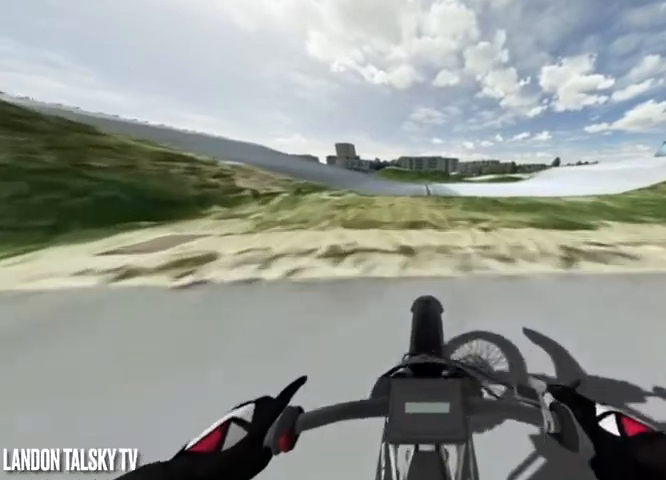
{"buttons": ["R2"], "left_stick": "center", "right_stick": "right", "events": [[125, "right_stick", "right"], [208, "R2", "down"], [333, "R2", "up"], [375, "R2", "down"]]}
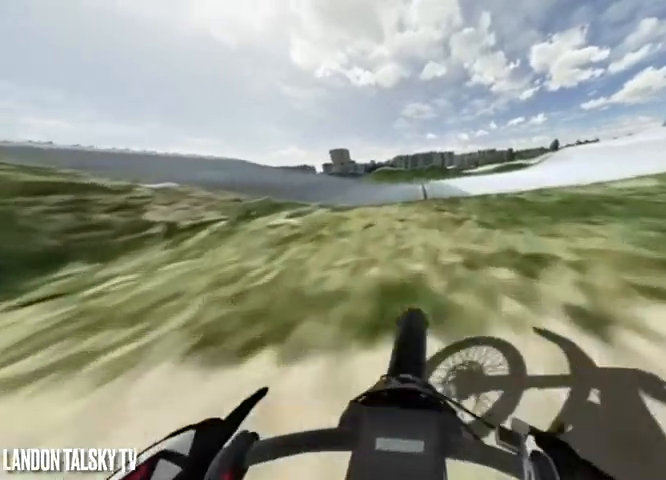
{"buttons": ["R2"], "left_stick": "center", "right_stick": "right", "events": [[42, "R2", "up"], [250, "R2", "down"], [375, "R2", "up"], [500, "R2", "down"]]}
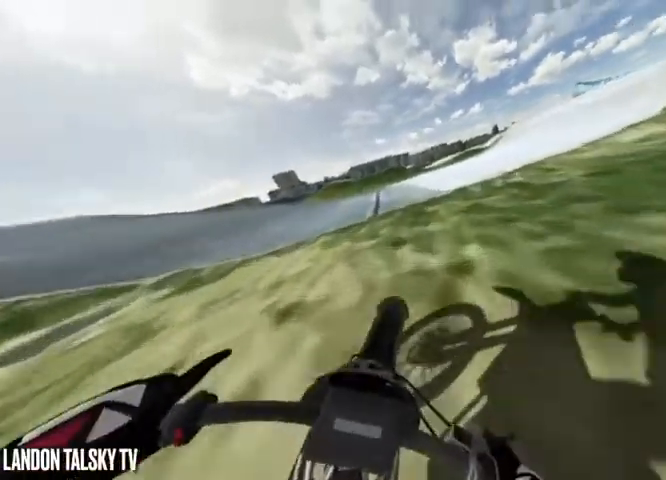
{"buttons": [], "left_stick": "center", "right_stick": "right", "events": [[167, "R2", "up"], [333, "R2", "down"], [500, "R2", "up"]]}
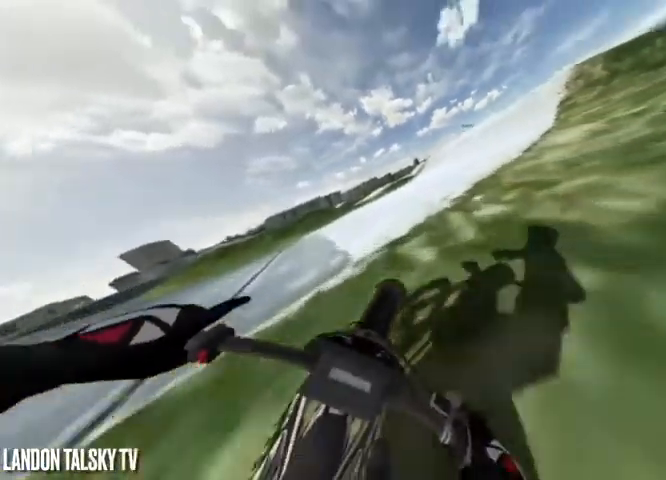
{"buttons": ["R2"], "left_stick": "center", "right_stick": "center", "events": [[42, "right_stick", "center"], [83, "R2", "down"], [250, "R2", "up"], [292, "L3", "down"], [375, "R2", "down"], [417, "L3", "up"]]}
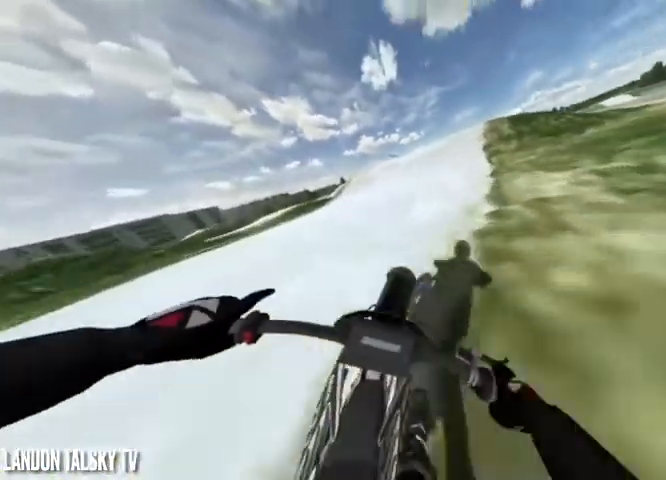
{"buttons": ["R2"], "left_stick": "center", "right_stick": "center", "events": [[208, "R2", "up"], [292, "R2", "down"], [375, "R2", "up"], [417, "R2", "down"]]}
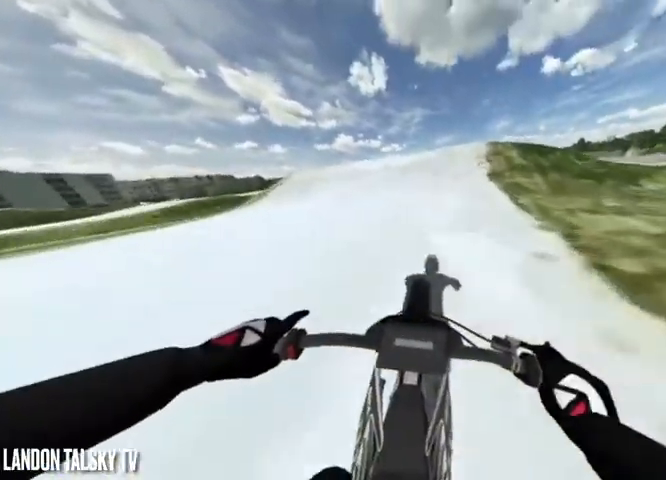
{"buttons": ["R2"], "left_stick": "center", "right_stick": "center", "events": [[83, "R2", "up"], [125, "R2", "down"], [208, "R2", "up"], [292, "R2", "down"]]}
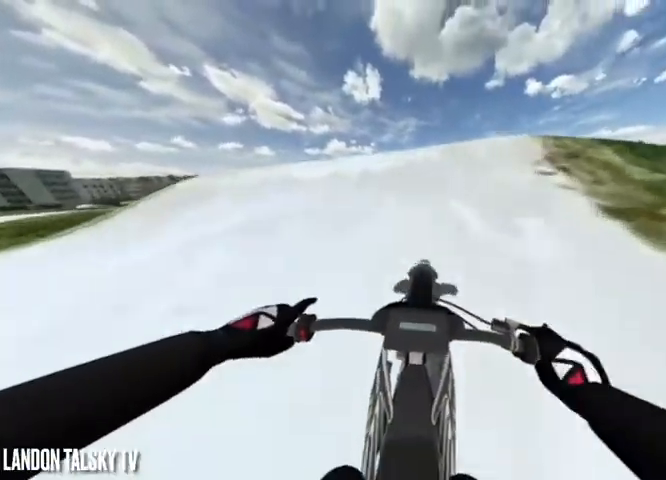
{"buttons": ["R2"], "left_stick": "center", "right_stick": "center", "events": []}
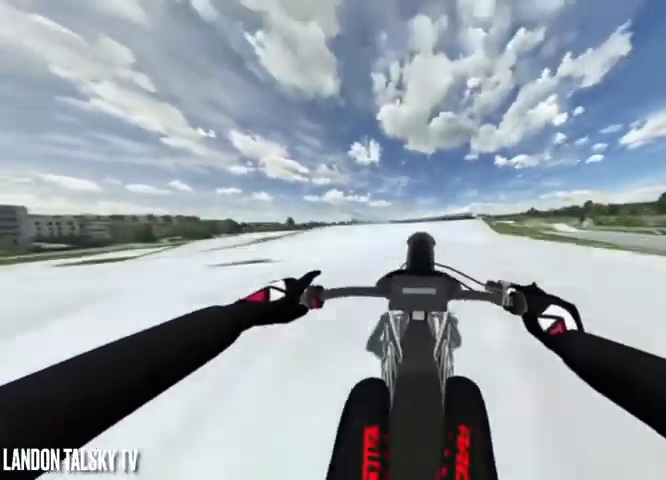
{"buttons": [], "left_stick": "center", "right_stick": "up-right", "events": [[83, "R2", "up"], [83, "right_stick", "up-right"]]}
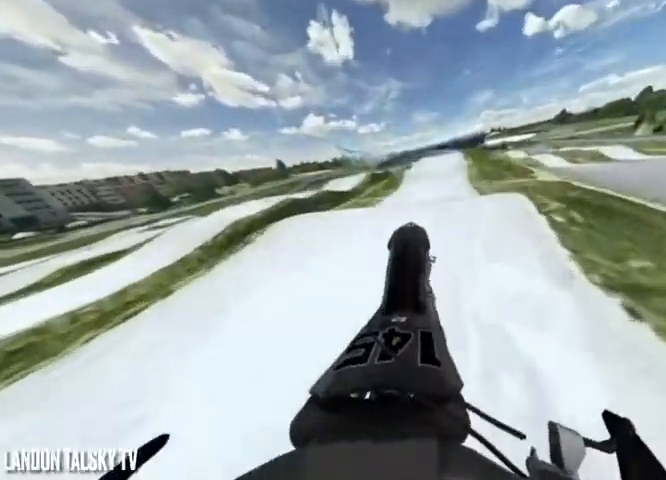
{"buttons": [], "left_stick": "center", "right_stick": "down", "events": [[125, "R2", "down"], [333, "R2", "up"], [375, "right_stick", "center"], [500, "right_stick", "down"]]}
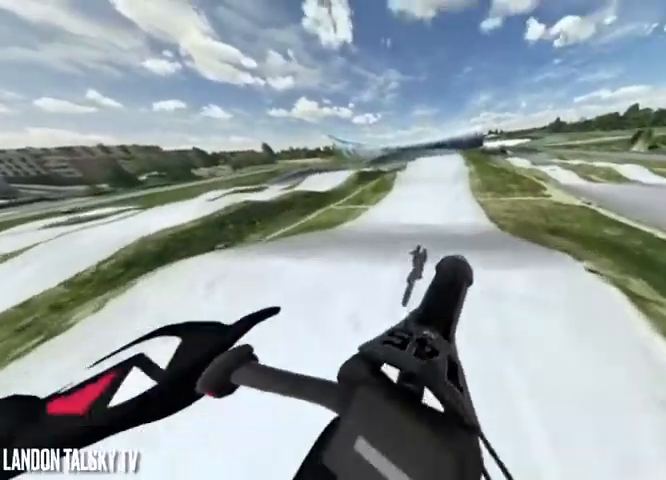
{"buttons": ["L3"], "left_stick": "center", "right_stick": "center", "events": [[375, "right_stick", "center"], [417, "L3", "down"]]}
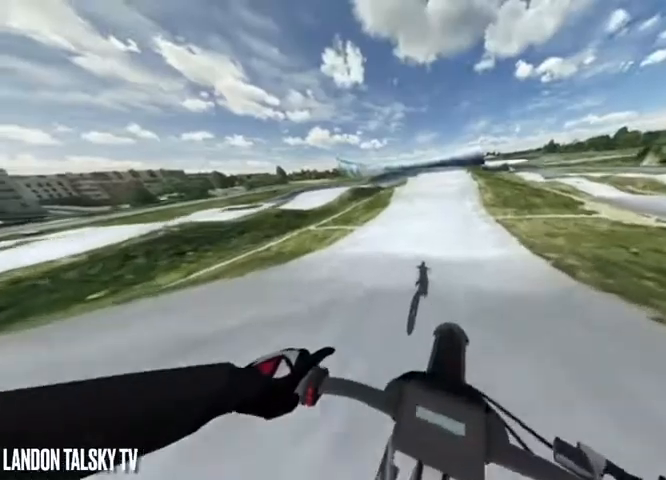
{"buttons": ["R2"], "left_stick": "center", "right_stick": "down", "events": [[42, "R2", "down"], [83, "L3", "up"], [83, "right_stick", "down-right"], [167, "right_stick", "down"]]}
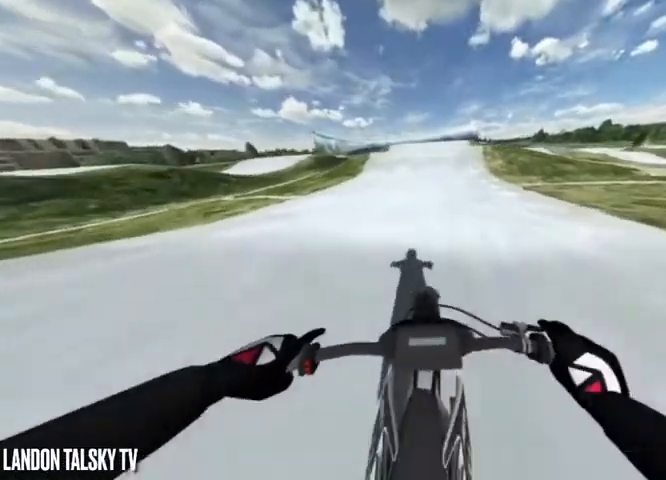
{"buttons": ["R2"], "left_stick": "center", "right_stick": "down", "events": []}
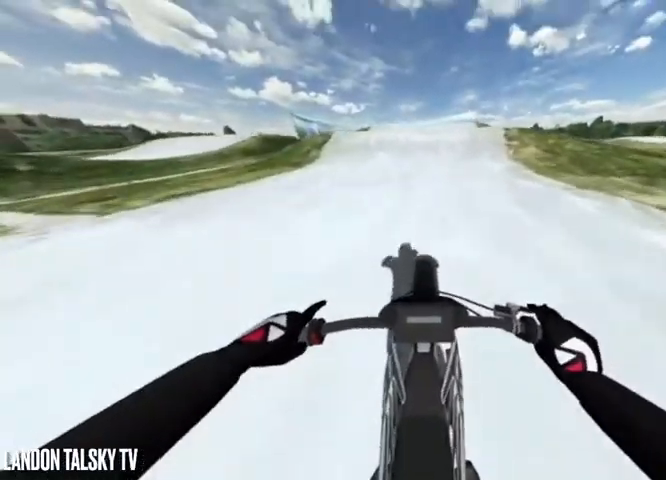
{"buttons": ["R2"], "left_stick": "center", "right_stick": "down", "events": []}
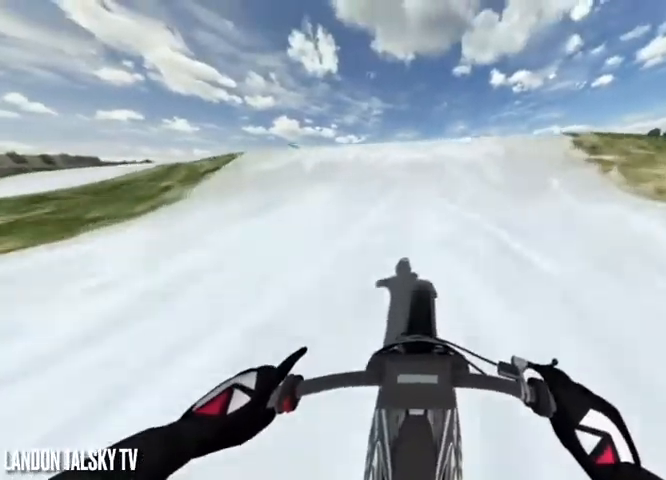
{"buttons": ["R2"], "left_stick": "right", "right_stick": "left", "events": [[292, "left_stick", "right"], [292, "right_stick", "left"]]}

------------------------------------------------

What you should do: Leave out every picture and transcribe the remaining entries exactly.

Task solution:
{"buttons": ["R2"], "left_stick": "center", "right_stick": "right", "events": [[125, "right_stick", "right"], [208, "R2", "down"], [333, "R2", "up"], [375, "R2", "down"]]}
{"buttons": ["R2"], "left_stick": "center", "right_stick": "right", "events": [[42, "R2", "up"], [250, "R2", "down"], [375, "R2", "up"], [500, "R2", "down"]]}
{"buttons": [], "left_stick": "center", "right_stick": "right", "events": [[167, "R2", "up"], [333, "R2", "down"], [500, "R2", "up"]]}
{"buttons": ["R2"], "left_stick": "center", "right_stick": "center", "events": [[42, "right_stick", "center"], [83, "R2", "down"], [250, "R2", "up"], [292, "L3", "down"], [375, "R2", "down"], [417, "L3", "up"]]}
{"buttons": ["R2"], "left_stick": "center", "right_stick": "center", "events": [[208, "R2", "up"], [292, "R2", "down"], [375, "R2", "up"], [417, "R2", "down"]]}
{"buttons": ["R2"], "left_stick": "center", "right_stick": "center", "events": [[83, "R2", "up"], [125, "R2", "down"], [208, "R2", "up"], [292, "R2", "down"]]}
{"buttons": ["R2"], "left_stick": "center", "right_stick": "center", "events": []}
{"buttons": [], "left_stick": "center", "right_stick": "up-right", "events": [[83, "R2", "up"], [83, "right_stick", "up-right"]]}
{"buttons": [], "left_stick": "center", "right_stick": "down", "events": [[125, "R2", "down"], [333, "R2", "up"], [375, "right_stick", "center"], [500, "right_stick", "down"]]}
{"buttons": ["L3"], "left_stick": "center", "right_stick": "center", "events": [[375, "right_stick", "center"], [417, "L3", "down"]]}
{"buttons": ["R2"], "left_stick": "center", "right_stick": "down", "events": [[42, "R2", "down"], [83, "L3", "up"], [83, "right_stick", "down-right"], [167, "right_stick", "down"]]}
{"buttons": ["R2"], "left_stick": "center", "right_stick": "down", "events": []}
{"buttons": ["R2"], "left_stick": "center", "right_stick": "down", "events": []}
{"buttons": ["R2"], "left_stick": "right", "right_stick": "left", "events": [[292, "left_stick", "right"], [292, "right_stick", "left"]]}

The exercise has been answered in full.